Prosecution of Sex Crimes with Weak Evidence

Website Provided by

Many illegal sexual attacks and illegal sexual behaviors often do not happen in public areas. Therefore, many accusations are made without any witnesses to these crimes. Approaching these cases requires a dual commitment of protecting the victim who is reporting the crime and protecting the defendantís legal rights.

Severity of Conviction

Conviction of either an illegal sexual attack or illegal sexual behavior often carries a very harsh punishment. Imprisonment may be for consecutive years. Additionally, the convicted may be placed on a sex offender registry. Depending on state or federal law, this may require the convicted to take polygraph tests, submit a sample of their DNA, be occasionally evaluated and monitored and be required to seek treatment. In addition to the demands of registration, a person labeled as a sex offender is often affected by a negative social stigma.

Statistics Regarding Sex Crimes

The number of cases being reported for illegal sexual attack and behavior has not steadily risen or declined over the years. Various statistics with many variables show that violent illegal sexual attacks and behavior are still a great threat throughout the nation. The most condemned sexual offenders were crimes against children. Ages range from the very young to under 13 to 18 year old children. According to statistics, most convicted sex offenders are male who commit crimes against females. However, there are also crimes reported against male victims. Though the number may be lower, crimes against males must also be taken seriously.

Dishonest Reporting

Collections of statistical data show that there may be as many as one in four of all reports of sexual attacks that prove to be false. Evidence in an illegal sexual attack may not need to be strong in order for the prosecution to convict with juries who are sympathetic to the victim. The horror of these crimes is often enough to convince a jury or judge on the word of the victim even if very little evidence is introduced.

Plea Bargains

Often the alleged perpetrator will accept a bargain of a lesser degree of punishment.

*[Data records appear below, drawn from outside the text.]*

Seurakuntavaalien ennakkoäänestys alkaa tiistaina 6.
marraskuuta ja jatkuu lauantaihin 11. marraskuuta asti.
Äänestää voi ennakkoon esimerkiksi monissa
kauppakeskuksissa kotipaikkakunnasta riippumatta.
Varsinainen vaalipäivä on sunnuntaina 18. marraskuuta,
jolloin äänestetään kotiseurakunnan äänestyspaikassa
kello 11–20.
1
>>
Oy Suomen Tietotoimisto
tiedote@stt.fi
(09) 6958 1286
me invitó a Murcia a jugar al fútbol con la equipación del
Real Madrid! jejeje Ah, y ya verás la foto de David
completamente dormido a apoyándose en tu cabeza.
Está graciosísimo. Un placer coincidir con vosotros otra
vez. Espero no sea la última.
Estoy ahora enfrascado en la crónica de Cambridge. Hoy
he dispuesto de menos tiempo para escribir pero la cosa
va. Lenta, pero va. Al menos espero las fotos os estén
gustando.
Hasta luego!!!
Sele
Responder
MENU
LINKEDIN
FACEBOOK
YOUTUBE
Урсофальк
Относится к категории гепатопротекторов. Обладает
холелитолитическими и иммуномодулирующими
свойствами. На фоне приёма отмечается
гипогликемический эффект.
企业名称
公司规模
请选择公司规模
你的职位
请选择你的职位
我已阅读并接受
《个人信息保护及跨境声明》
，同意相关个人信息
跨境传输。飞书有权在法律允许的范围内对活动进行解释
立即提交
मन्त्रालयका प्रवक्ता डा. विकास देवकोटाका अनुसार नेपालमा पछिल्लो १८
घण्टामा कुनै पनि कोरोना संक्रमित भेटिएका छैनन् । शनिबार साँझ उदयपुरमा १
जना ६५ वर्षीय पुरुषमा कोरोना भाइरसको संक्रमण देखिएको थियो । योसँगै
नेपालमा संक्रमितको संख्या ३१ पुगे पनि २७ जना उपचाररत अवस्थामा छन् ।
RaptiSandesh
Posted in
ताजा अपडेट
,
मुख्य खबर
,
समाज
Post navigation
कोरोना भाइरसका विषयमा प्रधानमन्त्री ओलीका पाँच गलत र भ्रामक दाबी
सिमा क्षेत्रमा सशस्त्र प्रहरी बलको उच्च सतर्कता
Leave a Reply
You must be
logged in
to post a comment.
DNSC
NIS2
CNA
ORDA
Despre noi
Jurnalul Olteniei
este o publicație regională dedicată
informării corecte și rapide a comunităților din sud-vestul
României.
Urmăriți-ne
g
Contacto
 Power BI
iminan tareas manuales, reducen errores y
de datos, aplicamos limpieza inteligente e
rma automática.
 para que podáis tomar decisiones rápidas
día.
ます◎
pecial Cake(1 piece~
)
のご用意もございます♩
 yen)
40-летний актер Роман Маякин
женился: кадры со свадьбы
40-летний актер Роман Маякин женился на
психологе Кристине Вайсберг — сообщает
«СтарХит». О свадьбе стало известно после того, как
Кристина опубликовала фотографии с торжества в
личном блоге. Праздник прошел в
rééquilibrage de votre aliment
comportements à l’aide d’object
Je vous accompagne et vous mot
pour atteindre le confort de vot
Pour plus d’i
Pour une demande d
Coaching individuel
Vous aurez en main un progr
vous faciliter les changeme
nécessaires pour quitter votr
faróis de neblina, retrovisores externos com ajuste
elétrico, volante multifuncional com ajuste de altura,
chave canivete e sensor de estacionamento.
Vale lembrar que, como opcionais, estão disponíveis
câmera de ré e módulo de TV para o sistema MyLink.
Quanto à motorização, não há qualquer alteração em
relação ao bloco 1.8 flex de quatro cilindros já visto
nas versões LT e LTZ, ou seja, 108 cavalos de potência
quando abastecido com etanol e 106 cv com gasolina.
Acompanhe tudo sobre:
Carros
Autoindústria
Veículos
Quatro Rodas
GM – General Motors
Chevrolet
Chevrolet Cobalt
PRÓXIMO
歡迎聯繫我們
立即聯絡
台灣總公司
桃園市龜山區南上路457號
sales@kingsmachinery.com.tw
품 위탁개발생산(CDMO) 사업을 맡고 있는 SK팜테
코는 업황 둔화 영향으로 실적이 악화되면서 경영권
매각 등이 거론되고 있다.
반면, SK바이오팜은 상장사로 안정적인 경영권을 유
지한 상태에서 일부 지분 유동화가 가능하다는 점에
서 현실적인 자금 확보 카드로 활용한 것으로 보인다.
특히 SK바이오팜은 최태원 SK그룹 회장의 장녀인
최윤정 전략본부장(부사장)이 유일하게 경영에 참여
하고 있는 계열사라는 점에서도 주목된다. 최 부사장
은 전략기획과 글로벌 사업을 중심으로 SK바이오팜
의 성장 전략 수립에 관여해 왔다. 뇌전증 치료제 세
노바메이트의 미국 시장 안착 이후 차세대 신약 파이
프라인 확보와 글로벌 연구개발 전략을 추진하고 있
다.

Sometimes a defendant may receive no jail time but still be required to register as a sex offender. Often, the defendant accepts such an agreement because the alternative may be to face a prison term in excess of ten years. Criminal defendants who accept such agreements should be certain to receive information from a person hired to protect his or her legal interests who will thoroughly describe the consequences of accepting a plea agreement. This may include information about the effect of registration, including effects on employment opportunities, living in certain areas and maintaining a social relationship with certain individuals.

Examples of False Accusations

Because of the strong possibility of a sex crime being falsely reported and the potential serious ramifications of a conviction based on such an accusation, it is important to be able to identify when a victim may be making a false accusation. Studies show that in some cases of divorce the alleged victim is usually a minor child coerced by another parent to give testimony of illegal sexual attack or behavior that did not occur. In seeking to gain additional time with the child or sole custody, sometimes a parent will cross that line. In other cases, the alleged victim wants to seek revenge from a sexual partner for ending the relationship or not starting one. An entire scenario is created that leads to an unwarranted arrest of an innocent party. This could also be a case of mistaken identity. There are many times that false claims are used to convict an innocent person.

Factors that Determine the Degree of the Crime

In many jurisdictions, sex crimes may be classified in different categories. Each degree carries with it a different potential criminal sentence. There are often many factors that affect the degree of the crime.

For sex crimes, one common factor is the nature of the sexual contact or behavior, with cases involving penetration usually being considered more serious. Another factor is the age of the victim. Similarly, if the victim was mentally, physically or emotionally disabled, the classification of the crime may be more serious. The crime may fit into a more serious degree when the perpetrator uses force, including making threats, harming the victim or having a weapon at the time of the sexual attack.


Disclaimer: While every effort has been made to ensure the accuracy of this publication, it is not intended to provide legal advice as individual situations will differ and should be discussed with an expert and/or lawyer.